If Hetty is so concerned about losing credibility (from the lawsuits), then why is she lying to the town about being engaged?
"We have more spinsters here than a cat's got whiskers." -Rachel Lynde
"You get away from me you hair-brained lunatic!" -Hetty King (to Wally Higgins)
Sap Meter: 1
(1) During this episodes first airing on the Family Hour, CBC showed a commercial for a nightly newscast about Montreal strippers and prostitutes. As the salacious spot aired, Newswatch anchor Dennis Trudeau provided the voice-over. According to the Gazette:
"Women who do the same old grind," Trudeau sneered, as the promo cut to a street prostitute plying her trade at curbside, "and some who bring traffic to a grinding halt." Bouncing buns and a purse-swinging hooker brought Road to Avonlea to an abrupt halt at our house as we dove for the remote-control clicker. It was too late. Our young Family Hour fan had travelled from the sun-splashed Road to Avonlea down the slippery slope to midnight on Rue Ste. Catherine.
The segment angered Gazette reporter Mike Boone who strongly argued against the piece airing.
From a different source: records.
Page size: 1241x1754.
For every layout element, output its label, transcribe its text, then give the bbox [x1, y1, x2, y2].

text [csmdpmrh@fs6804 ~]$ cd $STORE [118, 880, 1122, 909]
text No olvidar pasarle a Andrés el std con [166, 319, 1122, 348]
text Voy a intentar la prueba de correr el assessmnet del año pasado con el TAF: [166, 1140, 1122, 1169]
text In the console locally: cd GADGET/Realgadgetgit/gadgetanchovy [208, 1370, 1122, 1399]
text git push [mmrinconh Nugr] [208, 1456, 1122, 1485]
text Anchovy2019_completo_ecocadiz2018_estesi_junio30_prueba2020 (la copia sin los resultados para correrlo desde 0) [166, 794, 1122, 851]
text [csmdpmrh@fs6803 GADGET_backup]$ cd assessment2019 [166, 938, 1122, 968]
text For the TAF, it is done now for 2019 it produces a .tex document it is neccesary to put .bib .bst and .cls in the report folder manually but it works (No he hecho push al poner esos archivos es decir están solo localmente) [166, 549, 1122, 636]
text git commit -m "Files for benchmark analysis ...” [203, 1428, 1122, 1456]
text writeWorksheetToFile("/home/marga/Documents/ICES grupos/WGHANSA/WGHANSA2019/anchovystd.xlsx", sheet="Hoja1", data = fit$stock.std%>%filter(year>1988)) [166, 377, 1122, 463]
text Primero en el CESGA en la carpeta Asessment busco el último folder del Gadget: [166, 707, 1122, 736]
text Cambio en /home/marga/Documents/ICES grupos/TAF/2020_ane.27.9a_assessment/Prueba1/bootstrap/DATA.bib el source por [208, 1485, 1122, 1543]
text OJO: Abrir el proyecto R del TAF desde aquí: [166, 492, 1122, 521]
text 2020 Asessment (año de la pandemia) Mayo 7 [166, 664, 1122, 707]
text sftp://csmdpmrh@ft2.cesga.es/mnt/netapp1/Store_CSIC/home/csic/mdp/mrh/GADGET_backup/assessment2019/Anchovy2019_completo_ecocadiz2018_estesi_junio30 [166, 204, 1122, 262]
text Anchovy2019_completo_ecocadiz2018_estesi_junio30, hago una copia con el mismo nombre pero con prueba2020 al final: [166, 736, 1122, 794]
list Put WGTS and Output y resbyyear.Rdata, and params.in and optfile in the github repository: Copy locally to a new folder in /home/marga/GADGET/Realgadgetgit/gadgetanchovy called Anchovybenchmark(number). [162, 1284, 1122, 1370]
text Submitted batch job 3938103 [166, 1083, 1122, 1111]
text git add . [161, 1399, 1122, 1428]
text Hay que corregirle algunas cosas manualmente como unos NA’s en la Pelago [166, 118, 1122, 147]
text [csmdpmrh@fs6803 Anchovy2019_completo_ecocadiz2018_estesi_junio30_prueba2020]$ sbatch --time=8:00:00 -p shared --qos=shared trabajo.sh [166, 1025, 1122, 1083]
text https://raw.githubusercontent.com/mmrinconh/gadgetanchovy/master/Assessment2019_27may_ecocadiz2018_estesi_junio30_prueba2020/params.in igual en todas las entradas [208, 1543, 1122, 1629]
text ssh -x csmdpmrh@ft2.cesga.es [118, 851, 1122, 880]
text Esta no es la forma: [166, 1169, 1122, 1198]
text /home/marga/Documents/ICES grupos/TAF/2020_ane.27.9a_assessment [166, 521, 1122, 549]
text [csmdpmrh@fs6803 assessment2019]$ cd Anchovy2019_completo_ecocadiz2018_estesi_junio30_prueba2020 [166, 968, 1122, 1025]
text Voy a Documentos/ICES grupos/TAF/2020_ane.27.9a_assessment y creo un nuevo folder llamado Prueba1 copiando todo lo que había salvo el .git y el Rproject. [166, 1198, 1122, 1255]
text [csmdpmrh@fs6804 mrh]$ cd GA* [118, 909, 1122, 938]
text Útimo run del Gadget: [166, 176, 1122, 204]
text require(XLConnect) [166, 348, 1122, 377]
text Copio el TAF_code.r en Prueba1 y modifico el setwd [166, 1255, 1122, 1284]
(2) The Skylark paperback edition of this episode, written by Fiona McHugh, is a rare find and sells on Amazon for a hefty price between $347 and $883. The reason this book is so expensive is because the Skylark Road to Avonlea series was cancelled during the printing of this edition and therefore there are few "Calamitous Courting..." books available. This is ironic, considering that the Skylark series was likely cancelled due to poor sales. The paperbook was released on April 1, 1995--over three years after this episode first aired--and was the 28th and final book printed.
(3) Ned Beatty has been in many movies, including 'Superman' (1978) with Christopher Reeve (aka Robert Rutherford) and 'Deliverance' (1972).
There was too much comedy during moments that should have been dramatic, which killed the believability.